The process was quick and clean — though they did ask me
TWICE if I was absolutely certain I never wanted to ever be contacted
again — I repeatedly clicked my reassurance and finally felt a great
amount of empowerment after it was all dead and done.
I could have used the phone route — 1-888-5-OPT-OUT — if I didn’t
trust the website but I always prefer reading over listening so that’s
why I used the web.
If you would like to get out from under the blizzard of credit card and
insurance offers that weigh down your mail box every day, you can earn
some satisfaction knowing the national Opt Out Prescreen program is
legitimate.

The official website of the Indiana Attorney General
even suggests this Opt Out plan as a good way to safely buy back some
quiet in your life and you won’t owe a penny for the peace.

17 Comments

  1. Great stuff! I signed up immediately and will suggest the same for the boyfriend. I was just spending my morning sorting through all the junk mail to throw away…I have enough to clean here without all of that. It doesn’t help the boyfriend is paranoid I will throw away something important 😛

  2. Super news, Robin! My wife also signed up. They warn you it might take several weeks to get off the lists but we haven’t had one thing show up since we signed up so it must be working pretty fast somehow.
    Hey, I sent you a WordPress.com invite. Look for it in case it gets diverted to a Spam bucket or something. :mrgreen:

  3. Oh I found it…I’m just trying to be smart and figure out what I want to do with it before I use it. Don’t want to waste it or anything.

  4. Carla – Super! I’m glad you’re in and running. Your site looks great!
    Robin – Glad to hear you have the invite. When I saw you had a Gmail address I wondered if a WordPress.com invite might get routed out of your inbox. 😆
    You have seven days to decide or WordPress.com will automatically revoke the invitation.
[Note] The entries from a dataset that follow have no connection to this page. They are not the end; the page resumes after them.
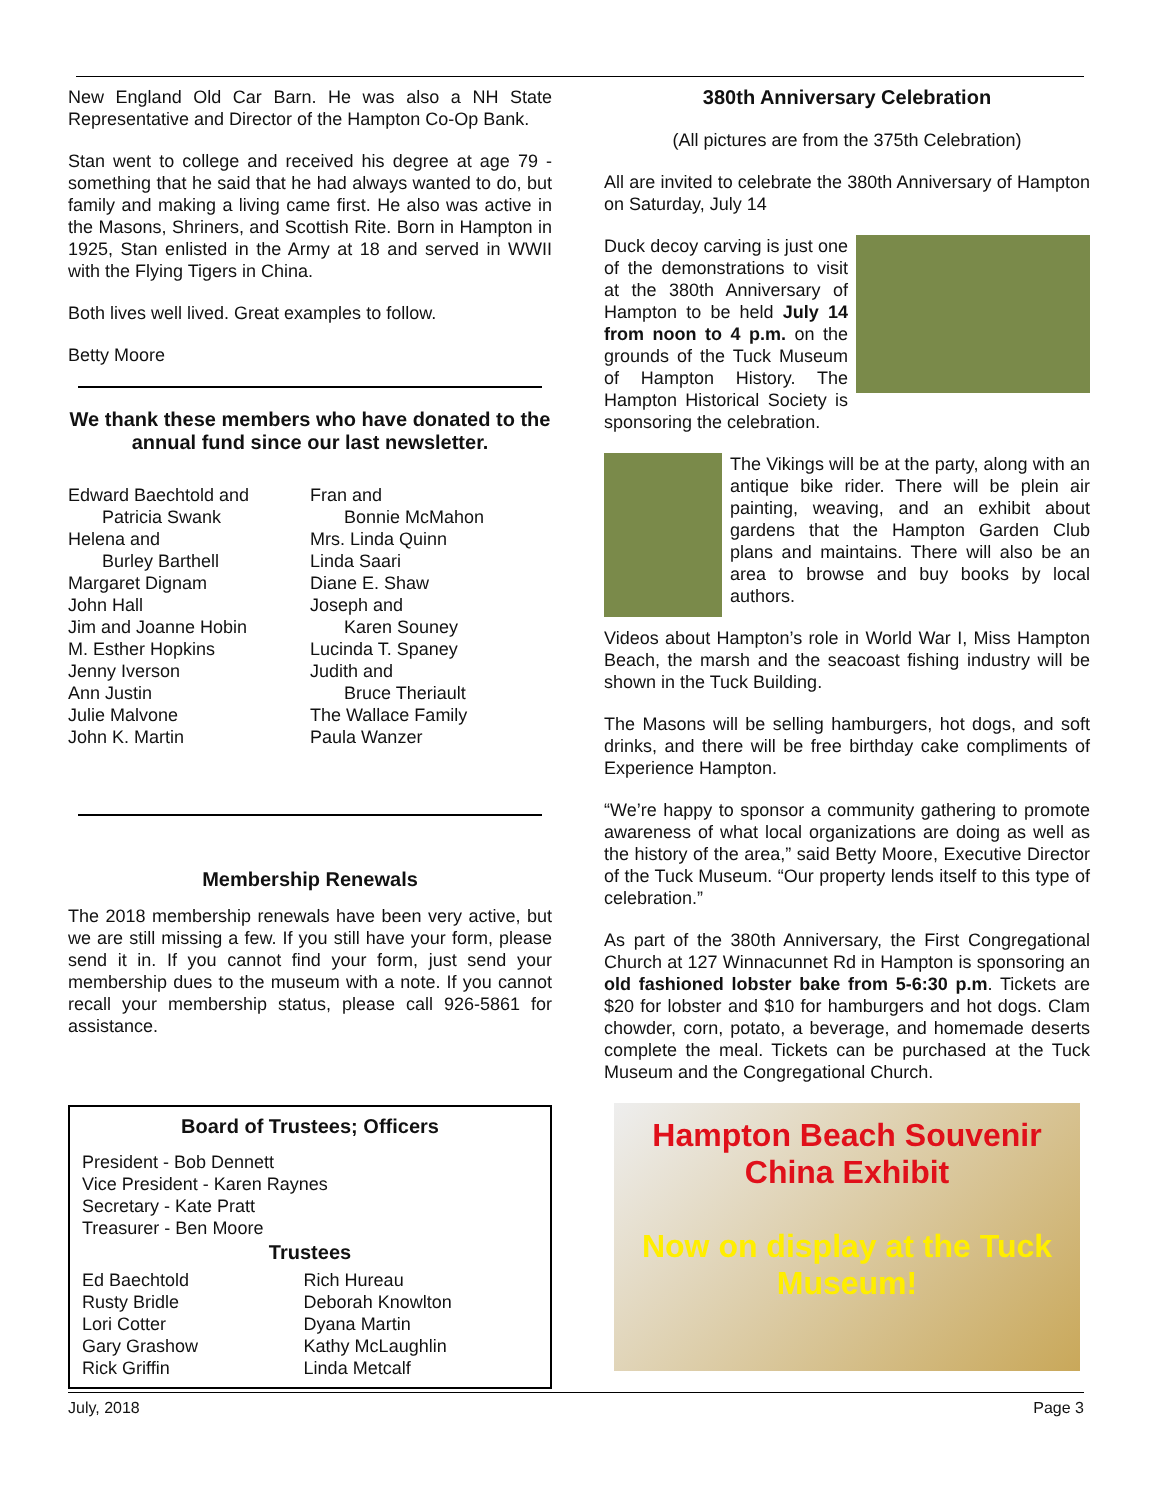New England Old Car Barn. He was also a NH State Representative and Director of the Hampton Co-Op Bank.
Stan went to college and received his degree at age 79 - something that he said that he had always wanted to do, but family and making a living came first. He also was active in the Masons, Shriners, and Scottish Rite. Born in Hampton in 1925, Stan enlisted in the Army at 18 and served in WWII with the Flying Tigers in China.
Both lives well lived. Great examples to follow.
Betty Moore
We thank these members who have donated to the annual fund since our last newsletter.
Edward Baechtold and
Patricia Swank
Helena and
Burley Barthell
Margaret Dignam
John Hall
Jim and Joanne Hobin
M. Esther Hopkins
Jenny Iverson
Ann Justin
Julie Malvone
John K. Martin
Fran and
Bonnie McMahon
Mrs. Linda Quinn
Linda Saari
Diane E. Shaw
Joseph and
Karen Souney
Lucinda T. Spaney
Judith and
Bruce Theriault
The Wallace Family
Paula Wanzer
Membership Renewals
The 2018 membership renewals have been very active, but we are still missing a few. If you still have your form, please send it in. If you cannot find your form, just send your membership dues to the museum with a note. If you cannot recall your membership status, please call 926-5861 for assistance.
Board of Trustees; Officers
President - Bob Dennett
Vice President - Karen Raynes
Secretary - Kate Pratt
Treasurer - Ben Moore
Trustees
Ed Baechtold
Rusty Bridle
Lori Cotter
Gary Grashow
Rick Griffin
Rich Hureau
Deborah Knowlton
Dyana Martin
Kathy McLaughlin
Linda Metcalf
380th Anniversary Celebration
(All pictures are from the 375th Celebration)
All are invited to celebrate the 380th Anniversary of Hampton on Saturday, July 14
Duck decoy carving is just one of the demonstrations to visit at the 380th Anniversary of Hampton to be held July 14 from noon to 4 p.m. on the grounds of the Tuck Museum of Hampton History. The Hampton Historical Society is sponsoring the celebration.
The Vikings will be at the party, along with an antique bike rider. There will be plein air painting, weaving, and an exhibit about gardens that the Hampton Garden Club plans and maintains. There will also be an area to browse and buy books by local authors.
Videos about Hampton’s role in World War I, Miss Hampton Beach, the marsh and the seacoast fishing industry will be shown in the Tuck Building.
The Masons will be selling hamburgers, hot dogs, and soft drinks, and there will be free birthday cake compliments of Experience Hampton.
“We’re happy to sponsor a community gathering to promote awareness of what local organizations are doing as well as the history of the area,” said Betty Moore, Executive Director of the Tuck Museum. “Our property lends itself to this type of celebration.”
As part of the 380th Anniversary, the First Congregational Church at 127 Winnacunnet Rd in Hampton is sponsoring an old fashioned lobster bake from 5-6:30 p.m. Tickets are $20 for lobster and $10 for hamburgers and hot dogs. Clam chowder, corn, potato, a beverage, and homemade deserts complete the meal. Tickets can be purchased at the Tuck Museum and the Congregational Church.
Hampton Beach Souvenir
China Exhibit
Now on display at the Tuck Museum!
July, 2018 Page 3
  5. Hey Robin — Crackin’? Always! :mrgreen: I have a feeling if the invite expires I get it back so I can send it again. It looks like I can also delete an invite myself if I wish — and that would be interesting to see what happens if someone tries to accept a revoked invite. 🙂

  6. You better not 😛
    I’ll figure it out by the end of the weekend I’m sure. I’m not a very patient person. I posted on my blog for people help give me ideas 🙂

  7. Hi Robin!
    I came within :thismuch: of clicking the “Submit Comment” on your blog to say you should become “The Latte Lady!” I restrained myself because I didn’t want to confuse people there with our insider chat here. :mrgreen:

  8. Haha! I do love that idea but I figure to blog on one thing in particular it needs to be something you are obsessed with. Hmmmm…like Kevin Spacey 😉

  9. I really haven’t been to this blog in far too long. Once again another top-notch offering.
    I actually work in Telesales (boo, hiss!) and I know the best way to have a bit of fun with Telesales people. Sometimes people will still call even if you’re on a preference list not to be called, as sometimes things slip through the net, but when this happens, don’t instantly volunteer this information to the salesperson.
    Instead, feign interest, get their full name, the company’s name, the company address, telephone number, as much information as you can. Then pull the trigger and tell them you’re on the preference list. I can assure you this will have them terrified as companies and salespeople who call people on the list are liable to pay large fines.
    That said, those systems do work 99% of the time, because we signed up at home and I haven’t had a sales call since.

  10. Hey, how do I get off this “Midnight Train to Georgia?” (But I’d rather live in his world than live without him in mine…) Tell Carla to get crackin’ on that blog post! 🙂

  11. Empowerment…maybe. But, there is no passive-agressive satisfaction like opening up those credit card offers and preapproved offers, shredding the contents, stuffing their “no postage required” return envelope with the shreddings, and sending it back via mail. It may sound like I’m a quack, but they have to pay the postage and man, it feels good.